The fear is that while AI will bring radical increase in efficiency in industry, for many, it will translate into uncertainty and unemployment as their jobs would be replaced by machines.
The biggest losers or winners
Since technology has already taken many traditional manufacturing jobs, many futurists believe that a similar fate may befall the middle class soon enough.
In an article titled This is the most dangerous time for our planet, on The Guardian, the late renowned theoretical physicist, Stephen Hawking said, “ the automation of factories has already decimated jobs in traditional manufacturing, and the rise of AI is likely to extend this job destruction deep into the middle classes, with only the most caring, creative or supervisory roles remaining”.
He further projected that this job destruction would lead to further financial inequality because only a small group of people who own these advanced technologies will make enormous profits while employing only an even smaller group of people, further widening the gap between the rich and the poor.
This is especially worrisome in an economy like Nigeria’s where the middle class is only just growing after years of being almost non-existent.
Then again, we don’t seem to be at immediate risk since we are still struggling to keep up with the rise of advanced technologies. However, we are at the risk of remaining on the poor side of the global financial gap.
Countering Stephen Hawking’s doomsday projections, economists have explained that automation will only bring about more jobs, many citing the invention of the Automated Teller Machine (ATM) as a perfect example.
When ATMs were introduced in the 1970s, many worried that they would replace bank branches and tellers, leading to mass unemployment. However, because ATMs reduced the cost of operation, the number of bank branches increased.
And while the number of tellers per branch decreased, because there were more branches, there were more employment opportunities for tellers. Their jobs then evolved to include more important duties like building relationships with bank customers.
This trend, which also occurred in many other industries including manufacturing, is proof that automation will only result in the creation of more jobs. A research by Gartner suggests that by 2020, 1.8 million jobs will be automated but 2.3 million new jobs will be created.
Is your job susceptible to automation?
According to current trends, manual and repetitive jobs like those of cashiers and bookkeepers are some of the most easily automated jobs. On the other hand, jobs that require empathy, creativity, problem solving, social intelligence and negotiating skills are less likely to be automated.
Therefore, social workers, psychologists, nurses, designers, writers, engineers and those in managerial positions are considerably less at risk from automation.
Securing the jobs of tomorrow
As technology trends evolve rapidly, only those who choose not to evolve with it would find themselves out of jobs.
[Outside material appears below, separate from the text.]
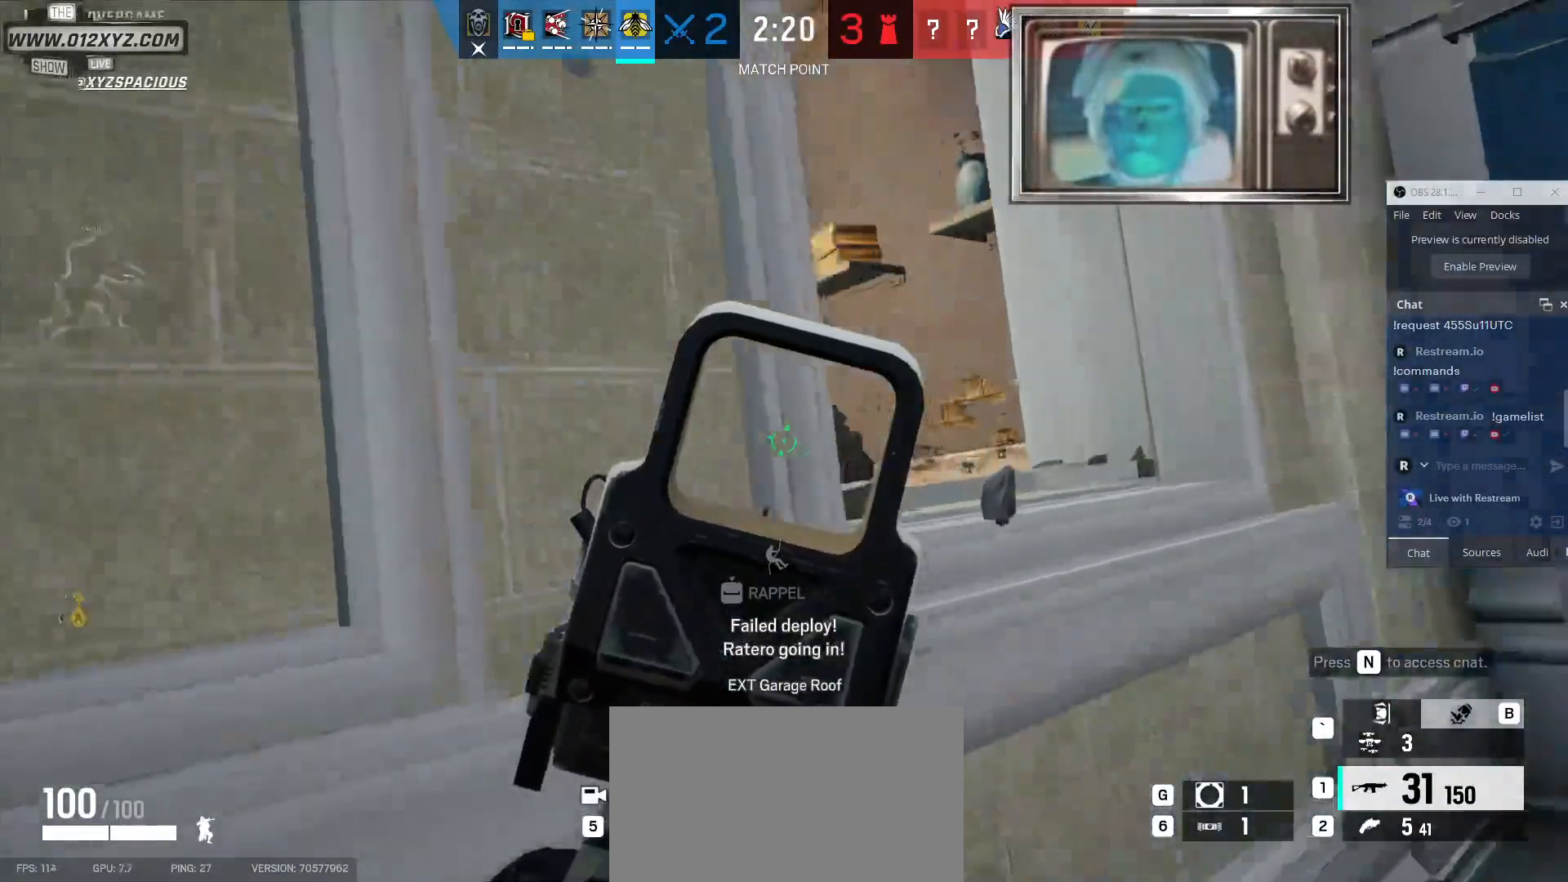
{"keys": [], "mouse": [], "events": [[133, "d", "down"], [233, "d", "up"], [433, "d", "down"], [467, "d", "up"]]}
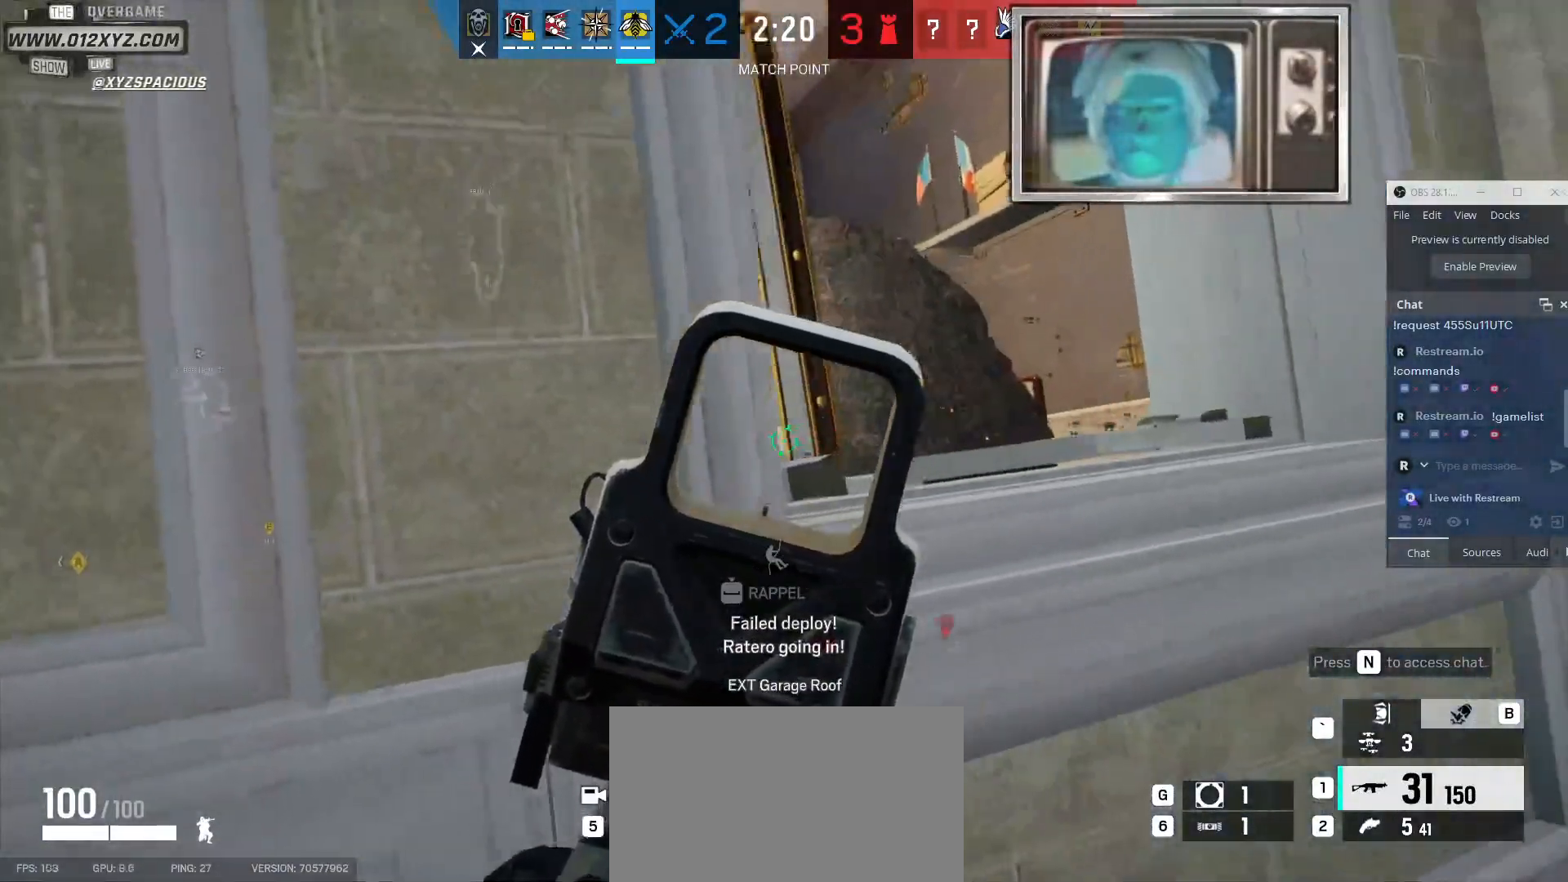
{"keys": ["a"], "mouse": ["left"], "events": [[467, "a", "down"], [500, "mouse_left", "down"]]}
As robots and automation replace manual and repetitive jobs, there’ll be an increased demand for high-skilled workers including computer programmers, engineers, creative thinkers and problem solvers.
In order to prepare workers for this transition, there would be a need for the government to invest in human capital.
Suggest Read: How to stay employable in the era of automation
American economist, Andrew McAfee suggests that students should pursue a mix of problem-solving, creativity, and critical-thinking skills as well as quantitative and technological skills.
For workers to be more employable, they‘d need to constantly upgrade their skills and education to stay abreast of the evolving economy.